Refer to the gardener’s bible, otherwise known as the Royal Horticultural Society’s monthly calendar (or if you prefer books, the RHS Encyclopedia of Plants and Flowers, for a month by month breakdown of what to grow when.
″Snowdrops are usually one of the first signs of spring – lovely little white flowers poking through this time of year – as well as beautiful scented winter flowering shrubs,” says George Plumptre, chief executive of the National Gardening Scheme.
“From March to May, there are more signs of life. You move on to daffodils, tulips, and various perennials. And in the last few years, flowering shrubs like roses and perennial grasses have become very fashionable, and they’re pretty indestructible.”
Laying down your roots
When it comes to planting, you have two options: buying seeds to start from scratch or buying starter plants you can transplant into your garden.
Lots of vegetables and flowers are easy to grow from seed, making this the simpler and more affordable choice in many situations. “I always tell this to new gardeners, but whatever you’re growing, start small and simple,” says Plumptre.
This means investing in a seed tray. “If you sprinkle seeds directly into the ground, it’s a lot more complicated because you have to consider spacing and other natural elements. With a seed tray, you plant the seeds in individual holes, which you can keep indoors or in a greenhouse. Then you can transfer the seedlings outside and take them out one by one and put them in little mini individual pots.”
Buying plants, rather than seeds, may be preferable when a plant is difficult to grow from seed or the growing season is particularly short. But why not have a mixture? Experiment and enjoy the best of both worlds – learning as you go.
Location, location, location
Gardens come in all shapes and sizes, so it’s a matter of figuring out what will work for you and what’s within your reach. Whether you’re blessed with plenty of sun on your personal patch of land or you’re gardening in a shared allotment, or a small balcony with limited space, where you put certain plants matters.

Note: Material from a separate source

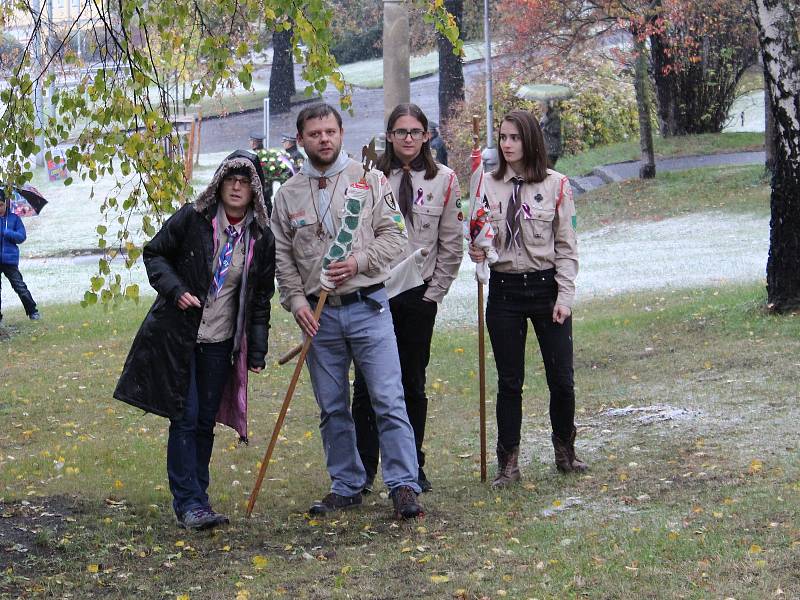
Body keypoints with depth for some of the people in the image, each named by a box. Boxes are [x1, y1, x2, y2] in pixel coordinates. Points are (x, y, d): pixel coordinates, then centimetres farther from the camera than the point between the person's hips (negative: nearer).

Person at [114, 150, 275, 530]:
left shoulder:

“The number one mistake most gardeners make would be putting the wrong plants in the wrong location,” explains Howes. “What ends up happening is the plant either gets scorched, or not enough light, and it doesn’t flourish or flower. Ask nurseries for help. They’re more than happy to provide advice. And read the information on the labels of each plant that shows what it likes and dislikes.”
For those who don’t have a garden, you can still join in the gardening craze. In fact, gardening doesn’t even have to be an outside thing — growing plants on balconies or indoors can provide many of the same stress-reducing benefits as gardening outside, while also improving air quality in your home.

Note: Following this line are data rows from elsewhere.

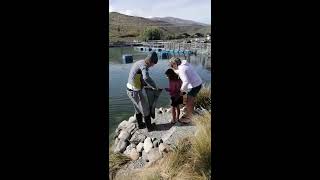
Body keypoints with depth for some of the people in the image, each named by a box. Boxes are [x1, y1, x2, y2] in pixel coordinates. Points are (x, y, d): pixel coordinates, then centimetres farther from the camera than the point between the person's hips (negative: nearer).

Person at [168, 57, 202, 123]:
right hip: (198, 83, 9)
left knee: (189, 103, 7)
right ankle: (189, 114, 40)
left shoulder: (181, 69, -22)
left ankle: (188, 118, 23)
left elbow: (186, 82, -29)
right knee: (191, 101, 23)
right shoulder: (184, 64, 7)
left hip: (195, 86, -9)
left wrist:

“Don’t be limited into think you need a lot of space, there are so many different ideas that you can use,” he adds. “Try your hand at living walls, drilling planters on to the walls, pots, and hanging baskets.”

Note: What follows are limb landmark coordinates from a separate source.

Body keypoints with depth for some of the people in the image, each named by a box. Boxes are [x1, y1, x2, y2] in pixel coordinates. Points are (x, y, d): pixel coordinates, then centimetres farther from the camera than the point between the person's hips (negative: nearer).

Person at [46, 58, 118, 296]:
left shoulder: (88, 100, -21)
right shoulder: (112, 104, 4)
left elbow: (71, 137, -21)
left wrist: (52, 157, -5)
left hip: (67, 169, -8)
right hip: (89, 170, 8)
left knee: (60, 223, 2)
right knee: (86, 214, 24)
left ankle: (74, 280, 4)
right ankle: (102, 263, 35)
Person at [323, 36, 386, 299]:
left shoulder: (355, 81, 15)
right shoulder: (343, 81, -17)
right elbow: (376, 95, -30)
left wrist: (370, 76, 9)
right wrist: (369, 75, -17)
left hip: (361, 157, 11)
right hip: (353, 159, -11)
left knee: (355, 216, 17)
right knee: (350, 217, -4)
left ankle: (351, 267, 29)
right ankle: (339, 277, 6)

Patience and persistence is key
Gardening is a slow and steady race. Don’t expect things to bloom overnight. Some plants will take two or three years to reach two their optimum size – or in the case of treeds, many years longer – so take that into consideration.
“Avoid overcrowding, you can either be patient and plant things with large gaps in between so that they can grow over,” Plumtre advises. “Or, you can be impatient and have the effect immediately, but you’re going to waste a lot of your time and effort by killing some of your plants in a couple of years’ time.
Not only that, there’s a lot of trial and error involved. Some plants will inexplicably die on you and that’s okay – it’s how you learn and grow as a gardener.
“It makes me so happy that so many people are taking up gardening, especially young people,” Plumtre adds. “It’s way more accessible compared to when I first started gardening 40 years ago. This is just what it should be. It shouldn’t be something that’s frightening and reserved for experts.”
Ultimately in gardening, there are no mistakes, only experiments. And every time you plant something, you get the chance to bloom a bit, as well as your garden.